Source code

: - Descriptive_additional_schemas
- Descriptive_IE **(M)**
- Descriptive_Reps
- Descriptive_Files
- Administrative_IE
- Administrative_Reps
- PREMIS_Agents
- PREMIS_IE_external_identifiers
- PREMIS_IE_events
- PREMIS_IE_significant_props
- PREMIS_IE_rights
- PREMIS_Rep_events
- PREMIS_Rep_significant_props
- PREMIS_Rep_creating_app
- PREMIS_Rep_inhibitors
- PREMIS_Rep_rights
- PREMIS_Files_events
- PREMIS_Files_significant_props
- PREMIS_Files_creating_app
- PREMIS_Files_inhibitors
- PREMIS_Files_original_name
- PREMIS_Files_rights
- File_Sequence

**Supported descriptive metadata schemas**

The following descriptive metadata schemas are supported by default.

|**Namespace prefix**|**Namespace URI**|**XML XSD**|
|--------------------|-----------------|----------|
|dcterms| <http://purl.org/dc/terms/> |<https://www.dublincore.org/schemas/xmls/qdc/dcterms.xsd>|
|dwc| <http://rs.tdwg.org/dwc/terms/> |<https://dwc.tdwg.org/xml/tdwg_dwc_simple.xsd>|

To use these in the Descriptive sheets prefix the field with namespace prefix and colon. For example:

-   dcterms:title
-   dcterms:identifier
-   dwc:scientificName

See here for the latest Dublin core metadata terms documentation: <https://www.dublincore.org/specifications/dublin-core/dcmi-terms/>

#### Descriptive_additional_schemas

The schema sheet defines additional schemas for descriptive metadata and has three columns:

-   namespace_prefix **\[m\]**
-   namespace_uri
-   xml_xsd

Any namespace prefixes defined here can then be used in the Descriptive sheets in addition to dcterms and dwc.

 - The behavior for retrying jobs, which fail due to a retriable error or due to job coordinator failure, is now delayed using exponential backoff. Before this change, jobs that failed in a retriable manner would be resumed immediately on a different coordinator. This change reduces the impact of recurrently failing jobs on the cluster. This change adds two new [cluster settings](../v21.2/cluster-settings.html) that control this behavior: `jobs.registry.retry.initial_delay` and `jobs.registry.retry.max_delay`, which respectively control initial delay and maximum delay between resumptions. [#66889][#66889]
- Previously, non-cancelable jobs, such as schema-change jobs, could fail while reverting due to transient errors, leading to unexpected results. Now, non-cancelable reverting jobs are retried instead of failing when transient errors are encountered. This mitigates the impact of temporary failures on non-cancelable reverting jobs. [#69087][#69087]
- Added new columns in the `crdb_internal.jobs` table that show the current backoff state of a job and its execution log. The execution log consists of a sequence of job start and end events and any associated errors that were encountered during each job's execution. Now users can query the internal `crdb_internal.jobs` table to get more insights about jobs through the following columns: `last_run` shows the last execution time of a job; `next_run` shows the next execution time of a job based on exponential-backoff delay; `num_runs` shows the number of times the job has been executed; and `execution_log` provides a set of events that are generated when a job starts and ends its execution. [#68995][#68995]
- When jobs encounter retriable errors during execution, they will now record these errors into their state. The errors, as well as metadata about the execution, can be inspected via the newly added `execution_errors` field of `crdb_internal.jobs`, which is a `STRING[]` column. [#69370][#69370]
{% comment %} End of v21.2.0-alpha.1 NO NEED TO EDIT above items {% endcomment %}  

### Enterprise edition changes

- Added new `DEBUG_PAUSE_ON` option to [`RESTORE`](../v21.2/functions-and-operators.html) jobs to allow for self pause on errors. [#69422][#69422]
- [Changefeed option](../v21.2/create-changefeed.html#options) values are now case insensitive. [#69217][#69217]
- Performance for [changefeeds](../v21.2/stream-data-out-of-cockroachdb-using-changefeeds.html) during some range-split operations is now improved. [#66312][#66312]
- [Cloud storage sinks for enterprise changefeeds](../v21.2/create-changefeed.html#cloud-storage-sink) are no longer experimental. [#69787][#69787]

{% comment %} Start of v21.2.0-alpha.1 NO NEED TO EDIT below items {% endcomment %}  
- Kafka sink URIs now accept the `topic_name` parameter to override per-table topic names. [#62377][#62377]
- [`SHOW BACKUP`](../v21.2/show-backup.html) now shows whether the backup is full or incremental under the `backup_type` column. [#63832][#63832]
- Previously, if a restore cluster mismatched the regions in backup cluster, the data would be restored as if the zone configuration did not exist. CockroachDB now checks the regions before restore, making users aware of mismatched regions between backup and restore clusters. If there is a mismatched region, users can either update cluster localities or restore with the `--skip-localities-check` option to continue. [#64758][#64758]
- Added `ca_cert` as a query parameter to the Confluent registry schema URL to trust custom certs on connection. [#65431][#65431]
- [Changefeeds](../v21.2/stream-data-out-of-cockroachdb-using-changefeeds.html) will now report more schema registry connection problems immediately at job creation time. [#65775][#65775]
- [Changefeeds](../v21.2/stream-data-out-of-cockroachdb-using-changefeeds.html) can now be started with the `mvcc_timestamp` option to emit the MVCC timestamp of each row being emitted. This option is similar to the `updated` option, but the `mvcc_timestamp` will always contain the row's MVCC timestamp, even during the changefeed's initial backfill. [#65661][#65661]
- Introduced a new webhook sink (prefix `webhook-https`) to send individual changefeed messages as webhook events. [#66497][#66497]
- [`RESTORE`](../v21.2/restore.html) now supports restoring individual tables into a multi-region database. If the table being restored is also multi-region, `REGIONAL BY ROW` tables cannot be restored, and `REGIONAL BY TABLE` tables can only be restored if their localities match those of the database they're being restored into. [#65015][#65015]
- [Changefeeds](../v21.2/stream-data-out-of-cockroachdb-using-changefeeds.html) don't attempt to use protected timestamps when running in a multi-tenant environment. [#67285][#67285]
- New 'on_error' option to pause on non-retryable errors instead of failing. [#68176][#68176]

==================================================

- [Required work]:
Rewrite the data above, replacing "Descriptive sheets" with "Descriptive tabs" and leaving everything else as it is.

- [Completed task]:
Source code

: - Descriptive_additional_schemas
- Descriptive_IE **(M)**
- Descriptive_Reps
- Descriptive_Files
- Administrative_IE
- Administrative_Reps
- PREMIS_Agents
- PREMIS_IE_external_identifiers
- PREMIS_IE_events
- PREMIS_IE_significant_props
- PREMIS_IE_rights
- PREMIS_Rep_events
- PREMIS_Rep_significant_props
- PREMIS_Rep_creating_app
- PREMIS_Rep_inhibitors
- PREMIS_Rep_rights
- PREMIS_Files_events
- PREMIS_Files_significant_props
- PREMIS_Files_creating_app
- PREMIS_Files_inhibitors
- PREMIS_Files_original_name
- PREMIS_Files_rights
- File_Sequence

**Supported descriptive metadata schemas**

The following descriptive metadata schemas are supported by default.

|**Namespace prefix**|**Namespace URI**|**XML XSD**|
|--------------------|-----------------|----------|
|dcterms| <http://purl.org/dc/terms/> |<https://www.dublincore.org/schemas/xmls/qdc/dcterms.xsd>|
|dwc| <http://rs.tdwg.org/dwc/terms/> |<https://dwc.tdwg.org/xml/tdwg_dwc_simple.xsd>|

To use these in the Descriptive tabs prefix the field with namespace prefix and colon. For example:

-   dcterms:title
-   dcterms:identifier
-   dwc:scientificName

See here for the latest Dublin core metadata terms documentation: <https://www.dublincore.org/specifications/dublin-core/dcmi-terms/>

#### Descriptive_additional_schemas

The schema sheet defines additional schemas for descriptive metadata and has three columns:

-   namespace_prefix **\[m\]**
-   namespace_uri
-   xml_xsd

Any namespace prefixes defined here can then be used in the Descriptive tabs in addition to dcterms and dwc.

 - The behavior for retrying jobs, which fail due to a retriable error or due to job coordinator failure, is now delayed using exponential backoff. Before this change, jobs that failed in a retriable manner would be resumed immediately on a different coordinator. This change reduces the impact of recurrently failing jobs on the cluster. This change adds two new [cluster settings](../v21.2/cluster-settings.html) that control this behavior: `jobs.registry.retry.initial_delay` and `jobs.registry.retry.max_delay`, which respectively control initial delay and maximum delay between resumptions. [#66889][#66889]
- Previously, non-cancelable jobs, such as schema-change jobs, could fail while reverting due to transient errors, leading to unexpected results. Now, non-cancelable reverting jobs are retried instead of failing when transient errors are encountered. This mitigates the impact of temporary failures on non-cancelable reverting jobs. [#69087][#69087]
- Added new columns in the `crdb_internal.jobs` table that show the current backoff state of a job and its execution log. The execution log consists of a sequence of job start and end events and any associated errors that were encountered during each job's execution. Now users can query the internal `crdb_internal.jobs` table to get more insights about jobs through the following columns: `last_run` shows the last execution time of a job; `next_run` shows the next execution time of a job based on exponential-backoff delay; `num_runs` shows the number of times the job has been executed; and `execution_log` provides a set of events that are generated when a job starts and ends its execution. [#68995][#68995]
- When jobs encounter retriable errors during execution, they will now record these errors into their state. The errors, as well as metadata about the execution, can be inspected via the newly added `execution_errors` field of `crdb_internal.jobs`, which is a `STRING[]` column. [#69370][#69370]
{% comment %} End of v21.2.0-alpha.1 NO NEED TO EDIT above items {% endcomment %}  

### Enterprise edition changes

- Added new `DEBUG_PAUSE_ON` option to [`RESTORE`](../v21.2/functions-and-operators.html) jobs to allow for self pause on errors. [#69422][#69422]
- [Changefeed option](../v21.2/create-changefeed.html#options) values are now case insensitive. [#69217][#69217]
- Performance for [changefeeds](../v21.2/stream-data-out-of-cockroachdb-using-changefeeds.html) during some range-split operations is now improved. [#66312][#66312]
- [Cloud storage sinks for enterprise changefeeds](../v21.2/create-changefeed.html#cloud-storage-sink) are no longer experimental. [#69787][#69787]

{% comment %} Start of v21.2.0-alpha.1 NO NEED TO EDIT below items {% endcomment %}  
- Kafka sink URIs now accept the `topic_name` parameter to override per-table topic names. [#62377][#62377]
- [`SHOW BACKUP`](../v21.2/show-backup.html) now shows whether the backup is full or incremental under the `backup_type` column. [#63832][#63832]
- Previously, if a restore cluster mismatched the regions in backup cluster, the data would be restored as if the zone configuration did not exist. CockroachDB now checks the regions before restore, making users aware of mismatched regions between backup and restore clusters. If there is a mismatched region, users can either update cluster localities or restore with the `--skip-localities-check` option to continue. [#64758][#64758]
- Added `ca_cert` as a query parameter to the Confluent registry schema URL to trust custom certs on connection. [#65431][#65431]
- [Changefeeds](../v21.2/stream-data-out-of-cockroachdb-using-changefeeds.html) will now report more schema registry connection problems immediately at job creation time. [#65775][#65775]
- [Changefeeds](../v21.2/stream-data-out-of-cockroachdb-using-changefeeds.html) can now be started with the `mvcc_timestamp` option to emit the MVCC timestamp of each row being emitted. This option is similar to the `updated` option, but the `mvcc_timestamp` will always contain the row's MVCC timestamp, even during the changefeed's initial backfill. [#65661][#65661]
- Introduced a new webhook sink (prefix `webhook-https`) to send individual changefeed messages as webhook events. [#66497][#66497]
- [`RESTORE`](../v21.2/restore.html) now supports restoring individual tables into a multi-region database. If the table being restored is also multi-region, `REGIONAL BY ROW` tables cannot be restored, and `REGIONAL BY TABLE` tables can only be restored if their localities match those of the database they're being restored into. [#65015][#65015]
- [Changefeeds](../v21.2/stream-data-out-of-cockroachdb-using-changefeeds.html) don't attempt to use protected timestamps when running in a multi-tenant environment. [#67285][#67285]
- New 'on_error' option to pause on non-retryable errors instead of failing. [#68176][#68176]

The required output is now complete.